There are many things that cause the functions to return different values. They are worth knowing because different use cases will call for using a distinct function. The following script illustrates an instance where they all differ and, importantly, why.
vim9script
const S_MEASURE: func = (lnum: number = line('.')): list<string> => {
return [$"strcharlen={getline(lnum)->strcharlen()}",
$"strchars={getline(lnum)->strchars()}",
$"strwidth={getline(lnum)->strwidth()}",
$"strdisplaywidth={getline(lnum)->strdisplaywidth()}",
$"strlen={getline(lnum)->strlen()}"]
}
# Call S_MEASURE() on line 18, reporting to line 15
18->S_MEASURE()
->insert(" #", 0)
->join()
->setline(15)
# strcharlen=63 strchars=64 strwidth=65 strdisplaywidth=69 strlen=70
# Example line 18 (NB: with &tabstop of 8, as set in the modeline):
# A tab-> , CJK char 漢, combining char é, and 4-byte emoji 😊!
# strcharlen=63 - The number of character cells with combining
# characters not counted, so if you substitute
# with `:s/./_/g` it would replace with 63x _
# because the é is two Unicode code points
# (U+0065,U+0301), but only one cell.
# strchars=64 - This is the number of distinct Unicode code
# points. So the combining acute accent, U+0301,
# is counted too and the result is 64. Another
# way to think about this is to:
# :echo str2list(getline('.'))->len()
# [Note: If `strchars(1)` was used in the example
# instead of the default (equivalent to
# `strchars(0)`), it would skip combining
# characters and return the same as
# `strcharlen()`.]
# strwidth=65 - This is the number of display cells the string
# occupies, like strdisplaywidth, but with the
# tab character only counted as one cell. Since
# tabs are variable length (and in this example,
# five), it is strdisplaywidth (69) - 4, so 65.

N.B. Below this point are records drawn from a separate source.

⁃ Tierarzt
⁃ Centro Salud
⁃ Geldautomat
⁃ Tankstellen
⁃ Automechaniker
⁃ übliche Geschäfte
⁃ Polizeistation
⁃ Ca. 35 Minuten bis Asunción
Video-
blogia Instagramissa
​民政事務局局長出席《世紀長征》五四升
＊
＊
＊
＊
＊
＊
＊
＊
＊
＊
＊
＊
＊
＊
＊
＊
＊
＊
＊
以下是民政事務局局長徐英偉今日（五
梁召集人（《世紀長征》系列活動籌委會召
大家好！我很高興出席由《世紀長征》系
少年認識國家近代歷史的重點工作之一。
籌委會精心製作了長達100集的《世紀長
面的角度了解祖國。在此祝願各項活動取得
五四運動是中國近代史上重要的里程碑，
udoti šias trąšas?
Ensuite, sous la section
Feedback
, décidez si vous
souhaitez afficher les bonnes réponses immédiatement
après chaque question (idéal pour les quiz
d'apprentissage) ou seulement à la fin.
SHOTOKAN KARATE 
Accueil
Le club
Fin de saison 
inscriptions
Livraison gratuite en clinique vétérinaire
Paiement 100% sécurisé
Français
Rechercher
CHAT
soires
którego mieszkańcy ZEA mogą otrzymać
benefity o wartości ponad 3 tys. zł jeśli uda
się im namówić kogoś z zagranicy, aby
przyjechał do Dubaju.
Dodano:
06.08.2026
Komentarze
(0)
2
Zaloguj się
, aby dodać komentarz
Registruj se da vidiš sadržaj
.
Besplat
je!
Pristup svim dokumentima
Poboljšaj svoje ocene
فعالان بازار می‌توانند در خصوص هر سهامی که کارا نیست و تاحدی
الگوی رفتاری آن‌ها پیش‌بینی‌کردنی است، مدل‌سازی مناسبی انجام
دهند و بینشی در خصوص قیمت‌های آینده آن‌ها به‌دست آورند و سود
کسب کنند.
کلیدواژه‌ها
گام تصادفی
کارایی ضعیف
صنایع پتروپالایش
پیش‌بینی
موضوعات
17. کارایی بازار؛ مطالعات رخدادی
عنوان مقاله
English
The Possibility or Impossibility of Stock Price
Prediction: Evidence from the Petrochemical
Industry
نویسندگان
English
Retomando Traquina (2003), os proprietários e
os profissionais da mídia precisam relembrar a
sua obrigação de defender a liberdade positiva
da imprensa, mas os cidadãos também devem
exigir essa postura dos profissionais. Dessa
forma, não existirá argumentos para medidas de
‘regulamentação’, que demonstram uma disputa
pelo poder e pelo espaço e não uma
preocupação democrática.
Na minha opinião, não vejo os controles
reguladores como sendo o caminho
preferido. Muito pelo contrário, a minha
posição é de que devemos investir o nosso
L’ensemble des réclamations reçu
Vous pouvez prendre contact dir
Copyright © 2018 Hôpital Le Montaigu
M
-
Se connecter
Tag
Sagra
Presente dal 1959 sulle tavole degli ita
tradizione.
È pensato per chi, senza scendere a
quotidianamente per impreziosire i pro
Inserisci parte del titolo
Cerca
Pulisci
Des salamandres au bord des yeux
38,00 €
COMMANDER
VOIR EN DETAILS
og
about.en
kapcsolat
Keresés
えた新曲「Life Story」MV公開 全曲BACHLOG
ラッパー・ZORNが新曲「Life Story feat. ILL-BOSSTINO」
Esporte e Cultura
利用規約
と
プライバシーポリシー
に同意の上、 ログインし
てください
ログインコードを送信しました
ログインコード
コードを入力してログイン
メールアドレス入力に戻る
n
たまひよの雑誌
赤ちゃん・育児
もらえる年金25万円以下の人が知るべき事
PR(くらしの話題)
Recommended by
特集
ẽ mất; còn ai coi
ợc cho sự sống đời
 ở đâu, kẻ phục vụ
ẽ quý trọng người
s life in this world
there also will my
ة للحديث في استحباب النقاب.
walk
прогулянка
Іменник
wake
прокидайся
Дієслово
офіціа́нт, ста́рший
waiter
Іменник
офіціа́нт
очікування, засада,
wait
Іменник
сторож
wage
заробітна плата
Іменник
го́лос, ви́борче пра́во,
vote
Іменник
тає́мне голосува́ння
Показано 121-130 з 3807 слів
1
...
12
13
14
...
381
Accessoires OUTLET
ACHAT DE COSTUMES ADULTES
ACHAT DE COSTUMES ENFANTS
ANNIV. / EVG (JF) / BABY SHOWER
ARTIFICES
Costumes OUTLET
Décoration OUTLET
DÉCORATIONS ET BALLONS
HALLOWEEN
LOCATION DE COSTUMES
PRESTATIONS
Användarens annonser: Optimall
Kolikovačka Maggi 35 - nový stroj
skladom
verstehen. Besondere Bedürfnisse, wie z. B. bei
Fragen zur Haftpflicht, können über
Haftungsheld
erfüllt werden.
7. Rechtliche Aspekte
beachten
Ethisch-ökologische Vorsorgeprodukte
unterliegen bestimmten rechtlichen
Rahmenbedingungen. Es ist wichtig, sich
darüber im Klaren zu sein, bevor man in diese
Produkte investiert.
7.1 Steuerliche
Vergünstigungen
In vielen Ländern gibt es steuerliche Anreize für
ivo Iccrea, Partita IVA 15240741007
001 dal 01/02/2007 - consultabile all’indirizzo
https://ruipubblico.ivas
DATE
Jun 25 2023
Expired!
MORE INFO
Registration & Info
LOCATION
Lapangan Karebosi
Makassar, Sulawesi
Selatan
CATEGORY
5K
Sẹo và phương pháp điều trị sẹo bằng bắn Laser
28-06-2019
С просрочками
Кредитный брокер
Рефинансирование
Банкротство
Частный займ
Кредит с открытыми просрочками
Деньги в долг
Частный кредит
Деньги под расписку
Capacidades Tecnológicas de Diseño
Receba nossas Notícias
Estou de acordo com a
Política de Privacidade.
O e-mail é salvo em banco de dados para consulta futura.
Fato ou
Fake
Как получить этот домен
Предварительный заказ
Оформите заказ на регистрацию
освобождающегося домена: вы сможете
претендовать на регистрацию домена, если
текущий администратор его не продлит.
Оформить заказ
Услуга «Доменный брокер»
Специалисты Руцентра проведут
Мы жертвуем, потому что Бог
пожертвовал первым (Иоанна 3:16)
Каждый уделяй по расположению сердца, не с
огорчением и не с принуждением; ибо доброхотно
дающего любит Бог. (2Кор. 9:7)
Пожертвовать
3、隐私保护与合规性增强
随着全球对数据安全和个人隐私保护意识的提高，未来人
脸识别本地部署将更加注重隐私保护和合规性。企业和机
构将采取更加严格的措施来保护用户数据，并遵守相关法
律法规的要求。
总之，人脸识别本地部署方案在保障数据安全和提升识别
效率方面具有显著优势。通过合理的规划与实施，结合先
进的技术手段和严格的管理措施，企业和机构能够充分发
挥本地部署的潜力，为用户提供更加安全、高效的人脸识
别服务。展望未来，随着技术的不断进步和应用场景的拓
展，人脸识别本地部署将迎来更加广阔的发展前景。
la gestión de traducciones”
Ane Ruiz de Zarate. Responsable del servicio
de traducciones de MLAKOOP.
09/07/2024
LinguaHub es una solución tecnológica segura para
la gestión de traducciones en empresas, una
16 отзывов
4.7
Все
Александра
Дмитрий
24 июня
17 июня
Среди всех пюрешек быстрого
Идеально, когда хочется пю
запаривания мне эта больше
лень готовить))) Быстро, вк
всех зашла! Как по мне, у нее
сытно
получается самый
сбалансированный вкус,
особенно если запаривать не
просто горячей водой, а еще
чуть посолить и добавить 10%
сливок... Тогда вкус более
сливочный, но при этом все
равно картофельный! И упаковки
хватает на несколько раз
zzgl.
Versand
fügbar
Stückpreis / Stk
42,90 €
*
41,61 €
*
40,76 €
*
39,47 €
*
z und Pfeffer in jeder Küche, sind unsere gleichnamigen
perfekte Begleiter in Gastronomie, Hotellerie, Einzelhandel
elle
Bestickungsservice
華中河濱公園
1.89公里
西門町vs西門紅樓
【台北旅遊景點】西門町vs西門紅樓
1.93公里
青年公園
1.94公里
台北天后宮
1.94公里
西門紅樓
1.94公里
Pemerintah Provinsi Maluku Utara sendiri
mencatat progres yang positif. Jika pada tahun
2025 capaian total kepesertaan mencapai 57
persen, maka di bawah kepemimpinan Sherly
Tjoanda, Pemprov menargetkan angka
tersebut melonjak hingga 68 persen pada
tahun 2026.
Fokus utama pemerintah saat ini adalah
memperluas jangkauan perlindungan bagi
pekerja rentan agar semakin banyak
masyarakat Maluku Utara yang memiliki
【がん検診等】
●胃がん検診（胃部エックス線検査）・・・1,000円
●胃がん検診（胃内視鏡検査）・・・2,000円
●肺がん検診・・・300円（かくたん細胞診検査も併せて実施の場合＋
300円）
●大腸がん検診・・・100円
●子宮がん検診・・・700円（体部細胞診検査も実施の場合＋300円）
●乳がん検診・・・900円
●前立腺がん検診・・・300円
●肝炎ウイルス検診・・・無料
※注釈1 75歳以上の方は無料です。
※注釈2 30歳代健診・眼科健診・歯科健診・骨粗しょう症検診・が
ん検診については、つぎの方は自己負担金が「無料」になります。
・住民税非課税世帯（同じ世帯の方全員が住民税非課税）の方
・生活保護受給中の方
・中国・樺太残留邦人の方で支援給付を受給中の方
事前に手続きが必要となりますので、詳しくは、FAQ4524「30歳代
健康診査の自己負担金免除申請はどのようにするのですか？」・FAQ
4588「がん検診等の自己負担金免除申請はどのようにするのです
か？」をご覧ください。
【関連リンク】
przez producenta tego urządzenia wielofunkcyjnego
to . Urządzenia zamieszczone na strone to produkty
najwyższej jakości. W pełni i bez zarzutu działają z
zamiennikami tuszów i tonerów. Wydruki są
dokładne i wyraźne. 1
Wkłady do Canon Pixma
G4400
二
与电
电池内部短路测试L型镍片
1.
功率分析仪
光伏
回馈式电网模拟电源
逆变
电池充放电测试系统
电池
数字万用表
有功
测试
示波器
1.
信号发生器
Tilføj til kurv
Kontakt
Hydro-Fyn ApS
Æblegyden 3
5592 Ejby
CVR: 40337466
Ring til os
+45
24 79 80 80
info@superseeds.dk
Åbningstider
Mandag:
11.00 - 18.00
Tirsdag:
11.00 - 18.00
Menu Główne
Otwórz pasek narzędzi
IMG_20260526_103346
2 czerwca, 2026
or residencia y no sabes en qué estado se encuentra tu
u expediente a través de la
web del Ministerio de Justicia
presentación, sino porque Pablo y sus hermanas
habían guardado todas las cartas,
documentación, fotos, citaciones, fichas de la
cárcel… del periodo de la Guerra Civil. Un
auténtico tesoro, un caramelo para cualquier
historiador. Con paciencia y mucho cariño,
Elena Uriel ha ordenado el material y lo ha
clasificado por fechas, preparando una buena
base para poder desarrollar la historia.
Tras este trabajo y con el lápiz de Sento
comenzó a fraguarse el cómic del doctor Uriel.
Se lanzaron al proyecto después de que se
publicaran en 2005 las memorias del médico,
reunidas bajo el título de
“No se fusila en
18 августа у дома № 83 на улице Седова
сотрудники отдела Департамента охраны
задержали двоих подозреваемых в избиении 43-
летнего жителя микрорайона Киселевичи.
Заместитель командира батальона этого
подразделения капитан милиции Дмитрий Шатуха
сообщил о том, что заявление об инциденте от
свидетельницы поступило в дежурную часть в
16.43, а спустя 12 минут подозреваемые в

# strdisplaywidth=69 - This is the number of cells the string
# occupies, visually. One way to think
# about this value is to consider each monospaced
# column of the display as one unit, and the
# position of the cursor when on the last
# visible character of the display:
# :echo virtcol('.')
# ...on that last visible character echos 69.
# However, beware 'conceal' (e.g. in help files,
# where `|` characters are used for hotlinks).
# Concealed characters may be hidden from view,
# but are not excluded in the number returned
# by `strdisplaywidth()` even though they don’t
# occupy any visible space on screen.
# strlen=70 - The number of bytes in the string. This,
# is always the largest number of the `str*`
# values (or equal largest). In the example
# line, there are 63 cells, as shown with
# strcharlen, but:
# 漢 (is three bytes: e6 bc a2; one cell)
# é’s combining acute (is two bytes: cc 81; 0)
# 😊 (is four bytes: f0 9f 98 8a; one)
# So, strlen is 63 + (3 - 1) + 2 + (4 - 1) = 70.
# (Note: Using `g8`, when in Normal mode, on
# display character shows the UTF-8 bytes.)
# vim:textwidth=73:tabstop=8:
Copying the script above into Vim and sourcing it illustrates this
in action. Delete the contents of line 15 of the script first with
D
or d$
(not dd
) to see the output generated on line 15
when sourced with :so
.
You may also like to change:
- Line 18 itself, or
- The
18
on line 10 of the script, pointing to a different line, to compare the outputs of the functions.